• [YOUR TASK] When the line containing "Le 1er prototype" appears in the entries below, begin printing there and stop after the line containing "activer chaque mode"; print each of those lines exactly and no other line.

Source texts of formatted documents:
=-=-=

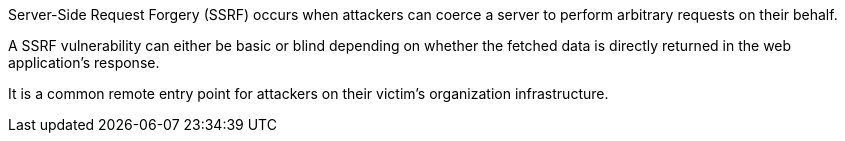 Server-Side Request Forgery (SSRF) occurs when attackers can coerce a server to
perform arbitrary requests on their behalf. +

A SSRF vulnerability can either be basic or blind depending on whether the
fetched data is directly returned in the web application's response. +

It is a common remote entry point for attackers on their victim's organization
infrastructure.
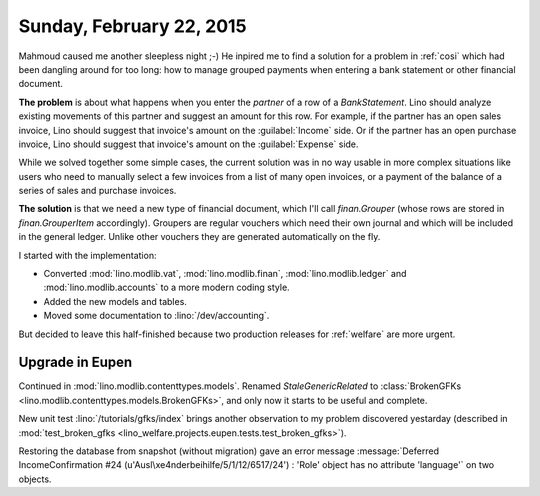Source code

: =========================
Sunday, February 22, 2015
=========================

Mahmoud caused me another sleepless night ;-) He inpired me to find a
solution for a problem in :ref:`cosi` which had been dangling around
for too long: how to manage grouped payments when entering a bank
statement or other financial document.

**The problem** is about what happens when you enter the `partner` of
a row of a `BankStatement`. Lino should analyze existing movements of
this partner and suggest an amount for this row.  For example, if the
partner has an open sales invoice, Lino should suggest that invoice's
amount on the :guilabel:`Income` side.  Or if the partner has an open
purchase invoice, Lino should suggest that invoice's amount on the
:guilabel:`Expense` side.

While we solved together some simple cases, the current solution was
in no way usable in more complex situations like users who need to
manually select a few invoices from a list of many open invoices, or a
payment of the balance of a series of sales and purchase invoices.

**The solution** is that we need a new type of financial document, which
I'll call `finan.Grouper` (whose rows are stored in
`finan.GrouperItem` accordingly). Groupers are regular vouchers which
need their own journal and which will be included in the general
ledger. Unlike other vouchers they are generated automatically on the
fly.

I started with the implementation:

- Converted :mod:`lino.modlib.vat`, :mod:`lino.modlib.finan`,
  :mod:`lino.modlib.ledger` and :mod:`lino.modlib.accounts` to a more
  modern coding style.

- Added the new models and tables.

- Moved some documentation to :lino:`/dev/accounting`.

But decided to leave this half-finished because two production releases
for :ref:`welfare` are more urgent.

Upgrade in Eupen
================

Continued in :mod:`lino.modlib.contenttypes.models`.  Renamed
`StaleGenericRelated` to :class:`BrokenGFKs
<lino.modlib.contenttypes.models.BrokenGFKs>`, and only now it starts
to be useful and complete.

New unit test :lino:`/tutorials/gfks/index` brings another
observation to my problem discovered yestarday (described in
:mod:`test_broken_gfks
<lino_welfare.projects.eupen.tests.test_broken_gfks>`).

Restoring the database from snapshot (without migration) gave an error
message :message:`Deferred IncomeConfirmation #24
(u'Ausl\xe4nderbeihilfe/5/1/12/6517/24') : 'Role' object has no
attribute 'language'` on two objects.
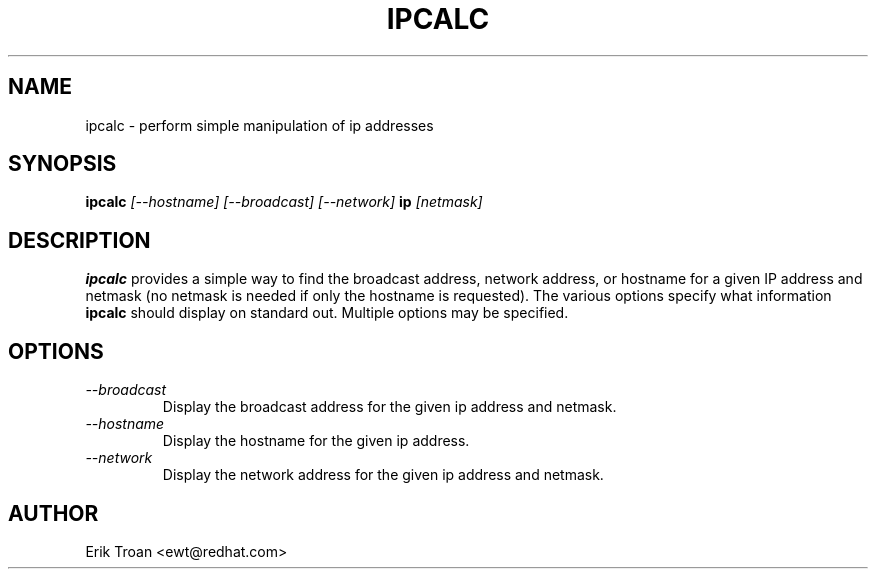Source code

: .TH IPCALC 1 "Red Hat Software" "RHS" \" -*- nroff -*-
.SH NAME
ipcalc \- perform simple manipulation of ip addresses
.SH SYNOPSIS
.B ipcalc
\fI[--hostname] [--broadcast] [--network] \fBip \fI[netmask]\fR

.SH DESCRIPTION
\fBipcalc\fR provides a simple way to find the broadcast address, network
address, or hostname for a given IP address and netmask (no netmask is
needed if only the hostname is requested). The various options specify
what information \fBipcalc\fR should display on standard out. Multiple
options may be specified.

.SH OPTIONS
.TP
.IP \fI--broadcast\fR 
Display the broadcast address for the given ip address and netmask.

.IP \fI--hostname\fR 
Display the hostname for the given ip address.

.IP \fI--network\fR 
Display the network address for the given ip address and netmask.

.SH AUTHOR
.nf
Erik Troan <ewt@redhat.com>
.fi
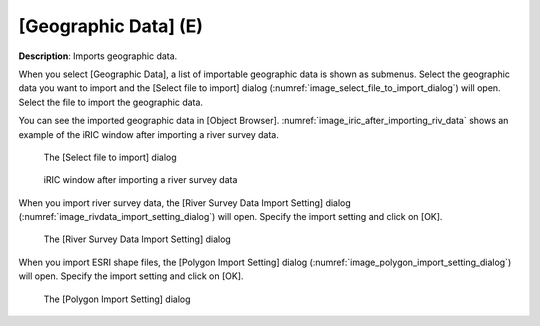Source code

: .. _sec_file_import_geo_data:

[Geographic Data] (E)
======================

**Description**: Imports geographic data.

When you select [Geographic Data], a list of importable geographic data
is shown as submenus. Select the geographic data you want to import and
the [Select file to import] dialog
(:numref:`image_select_file_to_import_dialog`) will open.
Select the file to import the geographic data.

You can see the imported geographic data in [Object Browser].
:numref:`image_iric_after_importing_riv_data` shows an example
of the iRIC window after importing a river survey data.

.. _image_select_file_to_import_dialog:

.. figure:: images/select_file_to_import_dialog.png

   The [Select file to import] dialog

.. _image_iric_after_importing_riv_data:

.. figure:: images/iric_after_importing_riv_data.png

   iRIC window after importing a river survey data


When you import river survey data, the 
[River Survey Data Import Setting] dialog
(:numref:`image_rivdata_import_setting_dialog`) will open.
Specify the import setting and click on [OK].

.. _image_rivdata_import_setting_dialog:

.. figure:: images/rivdata_import_setting_dialog.png

   The [River Survey Data Import Setting] dialog

When you import ESRI shape files, the [Polygon Import Setting] dialog
(:numref:`image_polygon_import_setting_dialog`) will open.
Specify the import setting and click on [OK].

.. _image_polygon_import_setting_dialog:

.. figure:: images/polygon_import_setting_dialog.png

   The [Polygon Import Setting] dialog
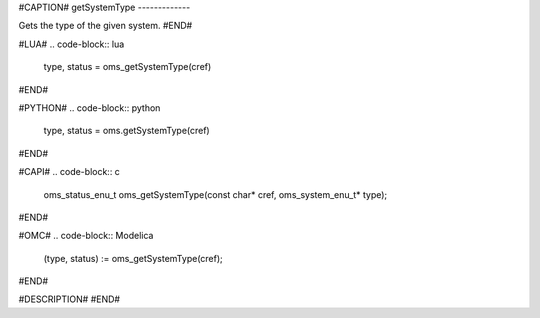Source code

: #CAPTION#
getSystemType
-------------

Gets the type of the given system.
#END#

#LUA#
.. code-block:: lua

  type, status = oms_getSystemType(cref)

#END#

#PYTHON#
.. code-block:: python

  type, status = oms.getSystemType(cref)

#END#

#CAPI#
.. code-block:: c

  oms_status_enu_t oms_getSystemType(const char* cref, oms_system_enu_t* type);

#END#

#OMC#
.. code-block:: Modelica

  (type, status) := oms_getSystemType(cref);

#END#

#DESCRIPTION#
#END#
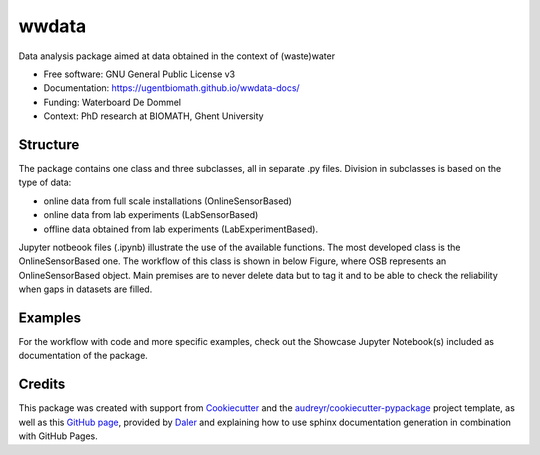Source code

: ======
wwdata
======


.. image:: https://img.shields.io/pypi/v/wwdata.svg
        :target: https://pypi.python.org/pypi/wwdata

.. image:: https://img.shields.io/travis/cdemulde/wwdata.svg
        :target: https://travis-ci.org/UGentBiomath/wwdata?branch=master

.. image:: https://readthedocs.org/projects/wwdata/badge/?version=master
        :target: https://wwdata.readthedocs.io/en/master/
        :alt: Documentation Status

.. image:: https://pyup.io/repos/github/UGentBiomath/wwdata/shield.svg
     :target: https://pyup.io/repos/github/UGentBiomath/wwdata/
     :alt: Updates

.. image:: https://zenodo.org/badge/DOI/10.5281/zenodo.1035739.svg
     :target: https://doi.org/10.5281/zenodo.1035739


Data analysis package aimed at data obtained in the context of (waste)water

* Free software: GNU General Public License v3
* Documentation: https://ugentbiomath.github.io/wwdata-docs/
* Funding: Waterboard De Dommel
* Context: PhD research at BIOMATH, Ghent University

Structure
---------

The package contains one class and three subclasses, all in separate .py files. Division in subclasses is based on the type of data:

* online data from full scale installations (OnlineSensorBased)
* online data from lab experiments (LabSensorBased)
* offline data obtained from lab experiments (LabExperimentBased).

Jupyter notbeook files (.ipynb) illustrate the use of the available functions. The most developed class is the OnlineSensorBased one. The workflow of this class is shown in below Figure, where OSB represents an OnlineSensorBased object. Main premises are to never delete data but to tag it and to be able to check the reliability when gaps in datasets are filled.

.. image:: ./figs/packagestructure_rel.png
    :align: center


Examples
--------

For the workflow with code and more specific examples, check out the Showcase Jupyter Notebook(s) included as documentation of the package.


Credits
---------

This package was created with support from Cookiecutter_ and the `audreyr/cookiecutter-pypackage`_ project template, as well as this `GitHub page`_, provided by Daler_ and explaining how to use sphinx documentation generation in combination with GitHub Pages.

.. _Cookiecutter: https://github.com/audreyr/cookiecutter
.. _`audreyr/cookiecutter-pypackage`: https://github.com/audreyr/cookiecutter-pypackage
.. _`GitHub page`: http://daler.github.io/sphinxdoc-test/includeme.html
.. _`Daler`: https://github.com/daler
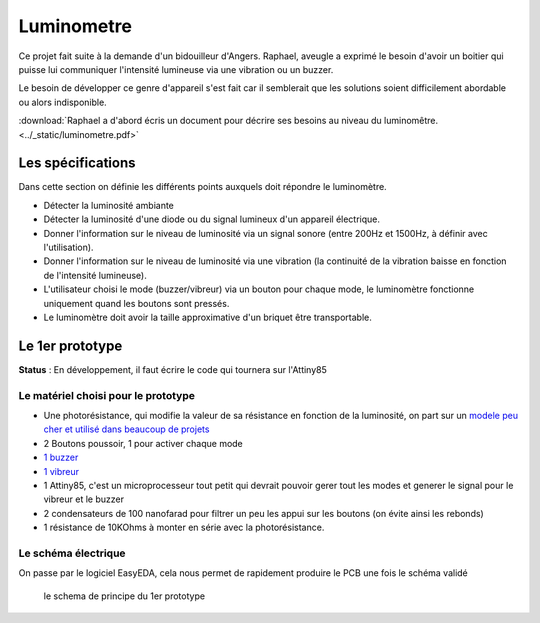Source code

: Luminometre
###########


Ce projet fait suite à la demande d'un bidouilleur d'Angers. Raphael, aveugle a exprimé le besoin d'avoir un boitier qui puisse lui communiquer l'intensité lumineuse via une vibration ou un buzzer.

Le besoin de développer ce genre d'appareil s'est fait car il semblerait que les solutions soient difficilement abordable ou alors indisponible.

:download:`Raphael a d'abord écris un document pour décrire ses besoins au niveau du luminomêtre. <../_static/luminometre.pdf>`


Les spécifications
------------------

Dans cette section on définie les différents points auxquels doit répondre le luminomètre.

* Détecter la luminosité ambiante
* Détecter la luminosité d'une diode ou du signal lumineux d'un appareil électrique.
* Donner l'information sur le niveau de luminosité via un signal sonore (entre 200Hz et 1500Hz, à définir avec l'utilisation).
* Donner l'information sur le niveau de luminosité via une vibration (la continuité de la vibration baisse en fonction de l'intensité lumineuse).
* L'utilisateur choisi le mode (buzzer/vibreur) via un bouton pour chaque mode, le luminomètre fonctionne uniquement quand les boutons sont pressés.
* Le luminomètre doit avoir la taille approximative d'un briquet être transportable.

Le 1er prototype
----------------

**Status** : En développement, il faut écrire le code qui tournera sur l'Attiny85

Le matériel choisi pour le prototype
====================================

* Une photorésistance, qui modifie la valeur de sa résistance en fonction de la luminosité, on part sur un `modele peu cher et utilisé dans beaucoup de projets <https://lcsc.com/product-detail/Photoresistors_Shenzhen-Jing-Chuang-He-Li-Tech-GL5516-5-10_C10077.html>`_
* 2 Boutons poussoir, 1 pour activer chaque mode
* `1 buzzer <https://lcsc.com/product-detail/Buzzers_Jiangsu-Huaneng-Elec-HMB1275-05B_C96491.html>`_
* `1 vibreur <https://www.adafruit.com/product/1201>`_
* 1 Attiny85, c'est un microprocesseur tout petit qui devrait pouvoir gerer tout les modes et generer le signal pour le vibreur et le buzzer
* 2 condensateurs de 100 nanofarad pour filtrer un peu les appui sur les boutons (on évite ainsi les rebonds)
* 1 résistance de 10KOhms à monter en série avec la photorésistance.

Le schéma électrique
====================

On passe par le logiciel EasyEDA, cela nous permet de rapidement produire le PCB une fois le schéma validé

.. figure :: ../_static/Schematic_Luminom-tre_Sheet-2_20190606191939.png

  le schema de principe du 1er prototype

=-=-=

• [SOLVED PROBLEM]
Le 1er prototype
----------------

**Status** : En développement, il faut écrire le code qui tournera sur l'Attiny85

Le matériel choisi pour le prototype
====================================

* Une photorésistance, qui modifie la valeur de sa résistance en fonction de la luminosité, on part sur un `modele peu cher et utilisé dans beaucoup de projets <https://lcsc.com/product-detail/Photoresistors_Shenzhen-Jing-Chuang-He-Li-Tech-GL5516-5-10_C10077.html>`_
* 2 Boutons poussoir, 1 pour activer chaque mode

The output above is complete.